The stolen database is of great value because it contains a large amount of data about each person. Hackers can consider several malicious scenarios:
- Sending phishing, by email or SMS. Using the information from the leak, thieves can create a convincing fake message, with the aim of obtaining the victim’s credit card information or credentials. For example, they could pretend to be Medicare, and hold up a bogus reimbursement. By displaying the social security number – a datum in theory well protected – it would increase their chance of success, because the message would be more credible.
- Theft of important accounts. In the leaking data bundle, the social security number has special value. It allows, combined with a password, to connect to France Connect, the authentication platform for public services. This scenario involves relatively laborious handling, but it could for example result in the hacking of the victim’s training account.
How do I know if I am affected?
In its press release, the AP-HP specifies that the leak contains ” almost exclusively “Of the tests carried out” mid-2020 in Île-de-France “. This indication will be enough to dispel the concerns of many, but the period concerned corresponds to departures on summer vacation, a period during which many Parisians have carried out a test in order to be able to travel.
This period of doubt should not last, however. ” All concerned, to whom the AP-HP apologizes, will be informed individually in the coming days. “, Promises the institution. This communication, important and necessary to protect against possible consequences, is provided for by law. The general data protection regulation, known by the acronym RGPD, provides that if a leak is discovered, the affected organization warns the data authority, the Cnil, within 72 hours – which does the AP-HP. Then, in the event that the personal data represents a ” high risk For those concerned, the organization has three additional days to notify them individually.

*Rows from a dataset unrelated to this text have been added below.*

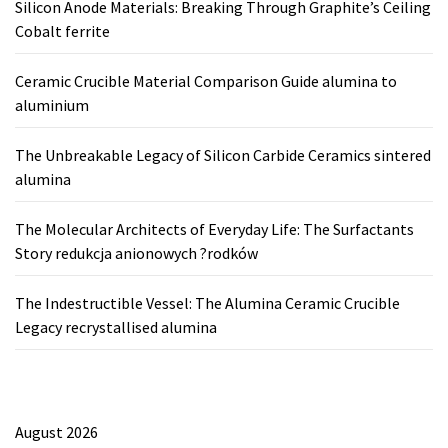
Silicon Anode Materials: Breaking Through Graphite’s Ceiling
Cobalt ferrite
Ceramic Crucible Material Comparison Guide alumina to
aluminium
The Unbreakable Legacy of Silicon Carbide Ceramics sintered
alumina
The Molecular Architects of Everyday Life: The Surfactants
Story redukcja anionowych ?rodków
The Indestructible Vessel: The Alumina Ceramic Crucible
Legacy recrystallised alumina
August 2026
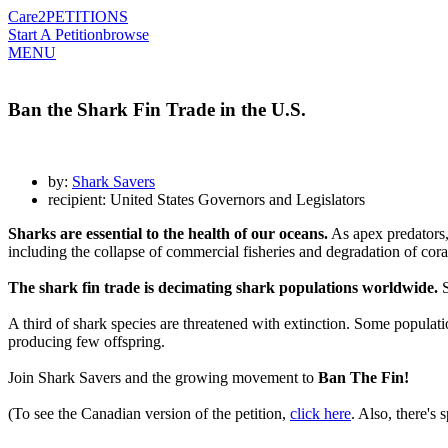
Care2
PETITIONS
Start A Petition
browse
MENU
Ban the Shark Fin Trade in the U.S.
by:
Shark Savers
recipient: United States Governors and Legislators
Sharks are essential to the health of our oceans.
As apex predators, 
including the collapse of commercial fisheries and degradation of cor
The shark fin trade is decimating shark populations worldwide.
S
A third of shark species are threatened with extinction. Some popula
producing few offspring.
Join Shark Savers and the growing movement to
Ban The Fin!
(To see the Canadian version of the petition,
click here
. Also, there's 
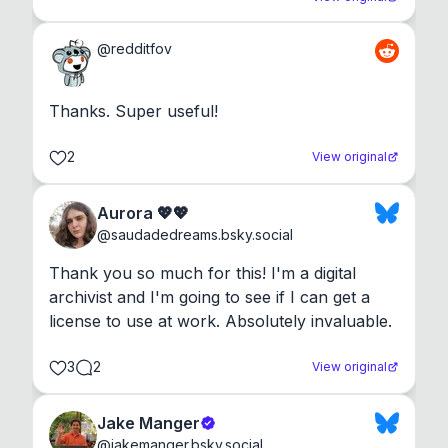
@
redditfov
Thanks. Super useful!
2
View original
Aurora 💖💖
@
saudadedreams.bsky.social
Thank you so much for this! I'm a digital 
archivist and I'm going to see if I can get a 
license to use at work. Absolutely invaluable.
3
2
View original
Jake Manger
@
jakemanger.bsky.social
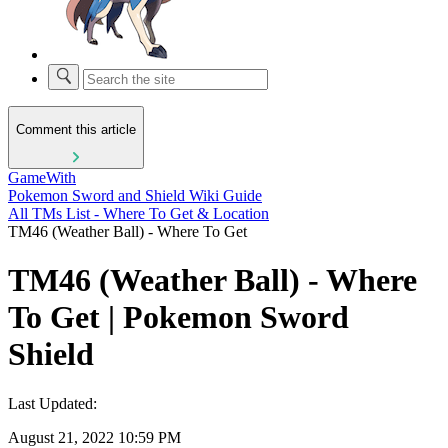
Comment this article
GameWith
Pokemon Sword and Shield Wiki Guide
All TMs List - Where To Get & Location
TM46 (Weather Ball) - Where To Get
TM46 (Weather Ball) - Where
To Get | Pokemon Sword
Shield
Last Updated:
August 21, 2022 10:59 PM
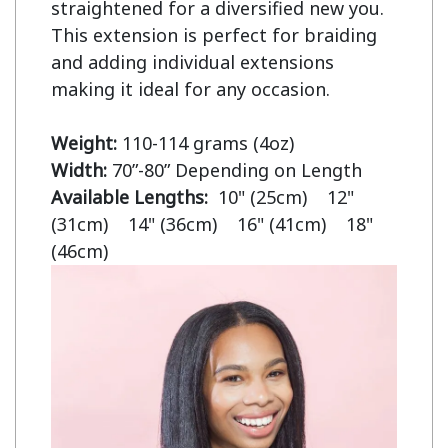
straightened for a diversified new you. 
This extension is perfect for braiding 
and adding individual extensions 
making it ideal for any occasion.

Weight:
Width:
Available Lengths:  
10" (25cm)    12" 
(31cm)    14" (36cm)    16" (41cm)    18" 
(46cm)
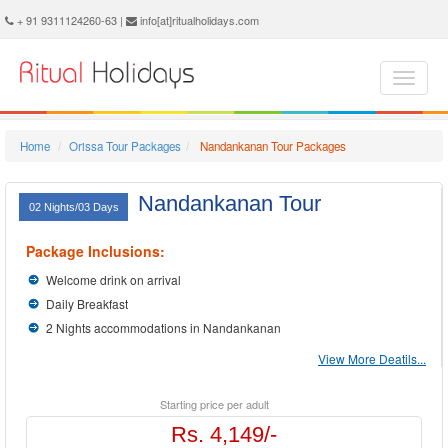
Nandankanan Holidays - Book Nandankanan Tour and Travel Packages at Ritual Holidays. We are offering Nandankanan Tour Package, Tours to Nandankanan, Nandankanan Tourism, Tour Package to Nandankanan, Nandankanan Holiday Packages, Holidays in Nandankanan, Nandankanan Tours, Package Tour to Nandankanan, Packages to Nandankanan, Nandankanan Tour Packages, Nandankanan Packages, Trip to Nandankanan
+ 91 9311124260-63 |
info[at]ritualholidays.com
Home
Orissa Tour Packages
Nandankanan Tour Packages
Nandankanan Tour
02 Nights/03 Days
Package Inclusions:
Welcome drink on arrival
Daily Breakfast
2 Nights accommodations in Nandankanan
View More Deatils...
Starting price per adult
Rs. 4,149/-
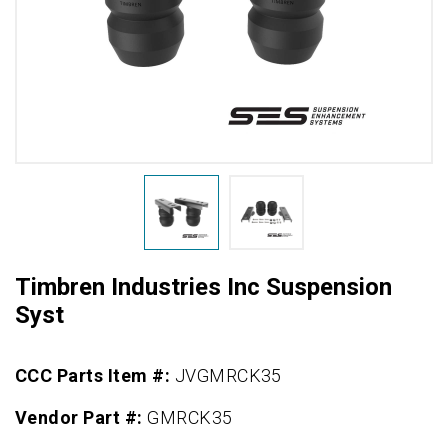
Timbren Industries Inc Suspension
Syst
CCC Parts Item #:
JVGMRCK35
Vendor Part #:
GMRCK35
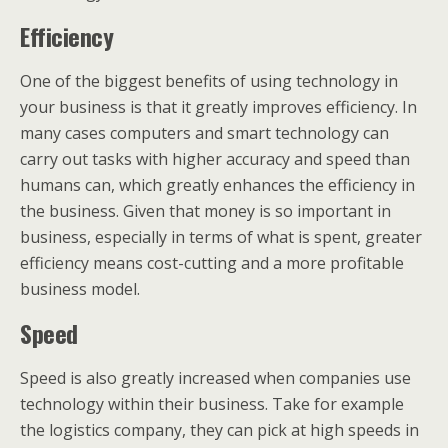
Efficiency
One of the biggest benefits of using technology in
your business is that it greatly improves efficiency. In
many cases computers and smart technology can
carry out tasks with higher accuracy and speed than
humans can, which greatly enhances the efficiency in
the business. Given that money is so important in
business, especially in terms of what is spent, greater
efficiency means cost-cutting and a more profitable
business model.
Speed
Speed is also greatly increased when companies use
technology within their business. Take for example
the logistics company, they can pick at high speeds in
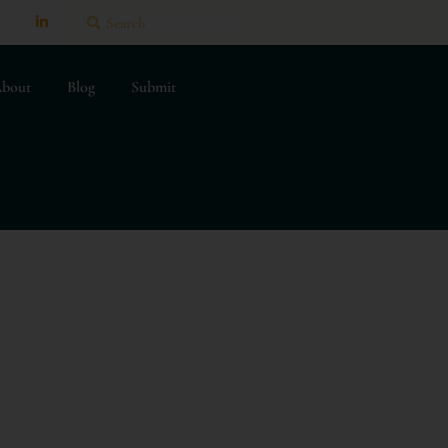
bout
Blog
Submit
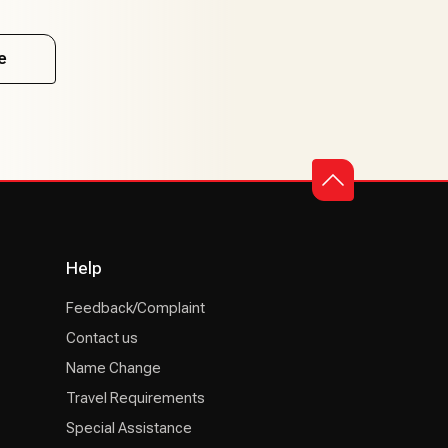
e
Help
Feedback/Complaint
Contact us
Name Change
Travel Requirements
Special Assistance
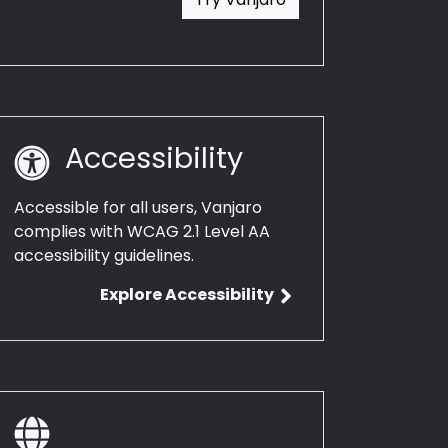
Accessibility
Accessible for all users, Vanjaro
complies with WCAG 2.1 Level AA
accessibility guidelines.
Explore Accessibility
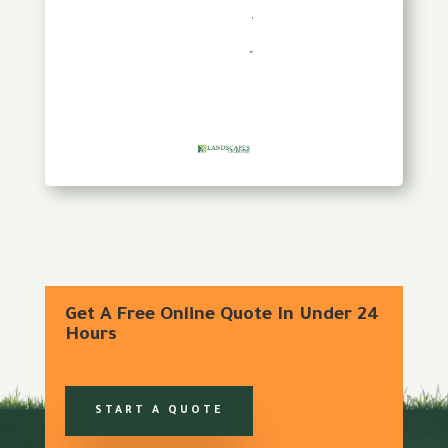
Get A Free Online Quote In Under 24
Hours
START A QUOTE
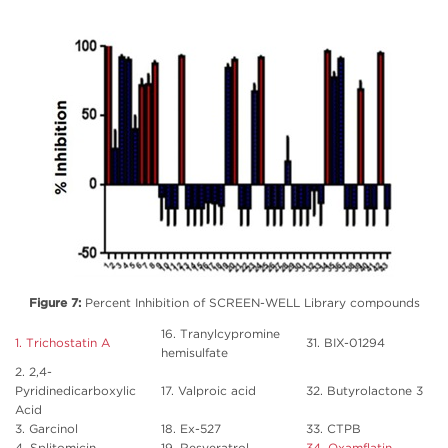
Figure 7:
Percent Inhibition of SCREEN-WELL Library compounds
16. Tranylcypromine
1. Trichostatin A
31. BIX-01294
hemisulfate
2. 2,4-
Pyridinedicarboxylic
17. Valproic acid
32. Butyrolactone 3
Acid
3. Garcinol
18. Ex-527
33. CTPB
4. Splitomicin
19. Resveratrol
34. Oxamflatin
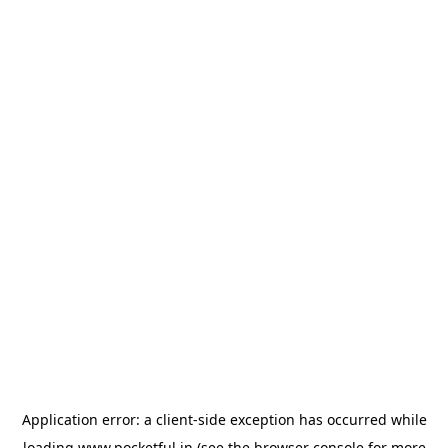
Application error: a
client
-side exception has occurred while
loading
www.pocketful.in
(see the
browser console
for more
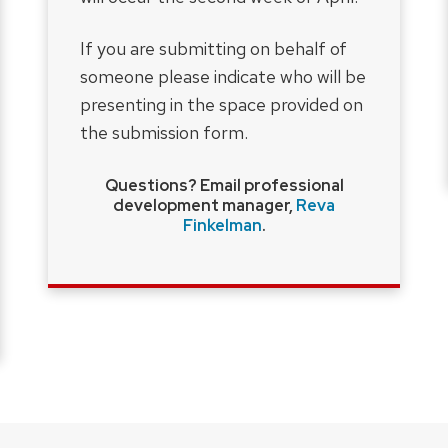
If you are submitting on behalf of
someone please indicate who will be
presenting in the space provided on
the submission form.
Questions? Email professional
development manager,
Reva
Finkelman
.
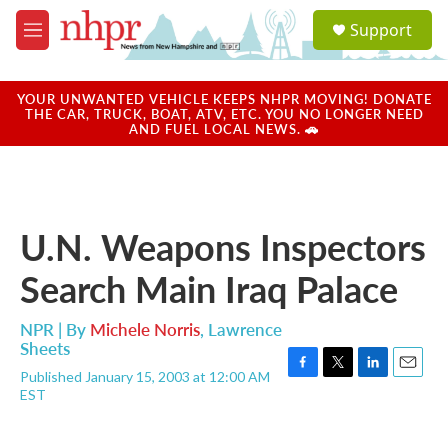
Skip to main content
S
Support
e
M
a
e
r
n
c
u
YOUR UNWANTED VEHICLE KEEPS NHPR MOVING! DONATE
h
THE CAR, TRUCK, BOAT, ATV, ETC. YOU NO LONGER NEED
AND FUEL LOCAL NEWS. 🚗
u
e
r
y
U.N. Weapons Inspectors
Search Main Iraq Palace
NPR | By
Michele Norris
,
Lawrence
Sheets
Published January 15, 2003 at 12:00 AM
F
T
L
E
EST
a
w
i
m
c
i
n
a
e
t
k
i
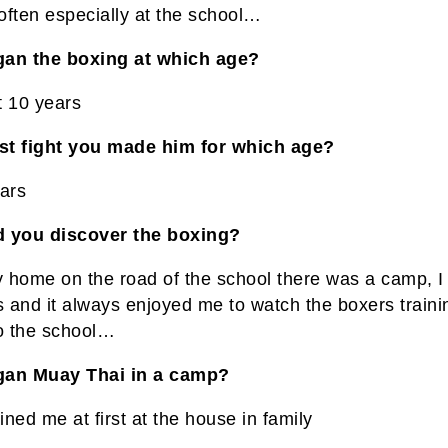
often especially at the school…
an the boxing at which age?
t 10 years
rst fight you made him for which age?
ears
 you discover the boxing?
 home on the road of the school there was a camp, I
s and it always enjoyed me to watch the boxers train
to the school…
gan Muay Thai in a camp?
ained me at first at the house in family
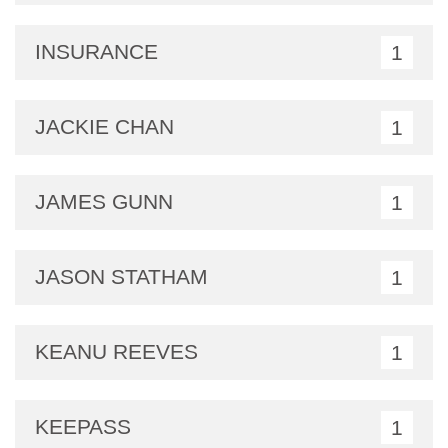
INSURANCE
1
JACKIE CHAN
1
JAMES GUNN
1
JASON STATHAM
1
KEANU REEVES
1
KEEPASS
1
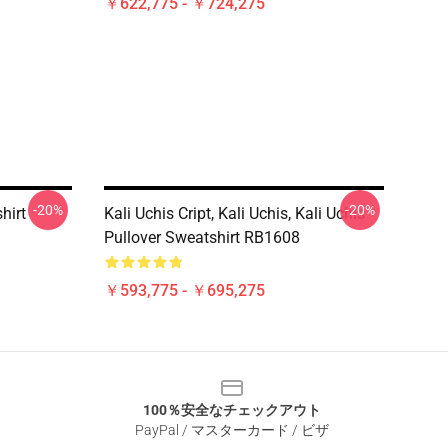
￥622,775 - ￥724,275
-20%
-20%
hirt
Kali Uchis Cript, Kali Uchis, Kali Uchis
Pullover Sweatshirt RB1608
￥593,775 - ￥695,275
100％安全なチェックアウト
PayPal / マスターカード / ビザ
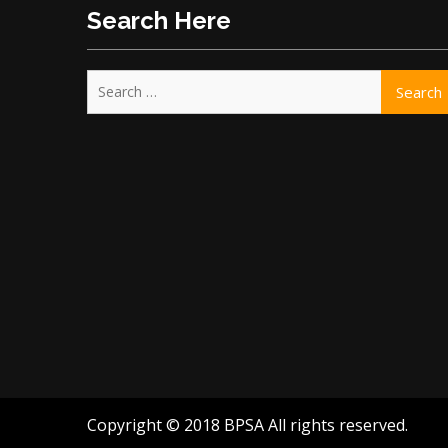
Search Here
Search
for:
Copyright © 2018 BPSA All rights reserved.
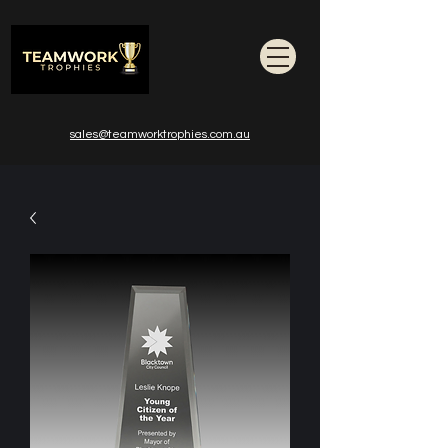
sales@teamworktrophies.com.au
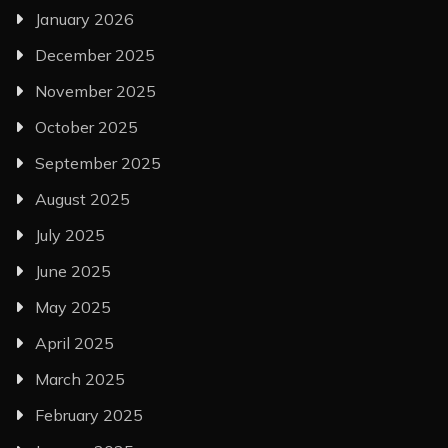
January 2026
December 2025
November 2025
October 2025
September 2025
August 2025
July 2025
June 2025
May 2025
April 2025
March 2025
February 2025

Once the data is leaked, it is in nature forever. To protect yourself from the consequences of the flight, there is no other solution than to pay extra attention to phishings and other shady behavior.
And now ?
” Investigations continue », Specifies the AP-HP. The investigation could reveal new details about the incident in the coming weeks, but the institution must still make it public. The two competent organizations on the subject, Anssi and Cnil, have been notified. The survey has two main objectives:
- Understand the operating mode and the nature of the vulnerabilities exploited. This could help to better understand what type of hacker may have committed the attack. Were they cybercriminals looking for data to sell? Or state-funded hackers with strategic goals? Uncovering the technical details of the cyberattack could also help other organizations protect themselves against similar attacks.
- Trace the origin of the attack, although it is likely that the perpetrator of the attack will never be identified. Attributing a cyberattack is indeed an imprecise science, especially if the hacker has taken a minimum of precaution. Investigators trace back to IP addresses – that is, machine addresses – but cannot conclude that these devices are the point of origin of the attack. Worse, in the event that the IP address is located abroad, the attribution puzzle becomes even more complex, since issues of international law and diplomacy come into play. There remains the possibility that the attacker or a petty delinquent, who would hardly have protected his tracks, before stealing the data.
In parallel with the investigation, it will be necessary to follow the route of the data leak. Several scenarios are possible:
- Thieves keep the stolen database to themselves, and exploit it for malicious purposes
- Thieves sell it (before or after having exploited it themselves). The stolen information base should indeed have a high market value. The buyer could then decide to use it for his own purposes and / or to resell it himself. Sometimes the chain reselling system results in stolen data being uploaded for free on reputable hacker forums.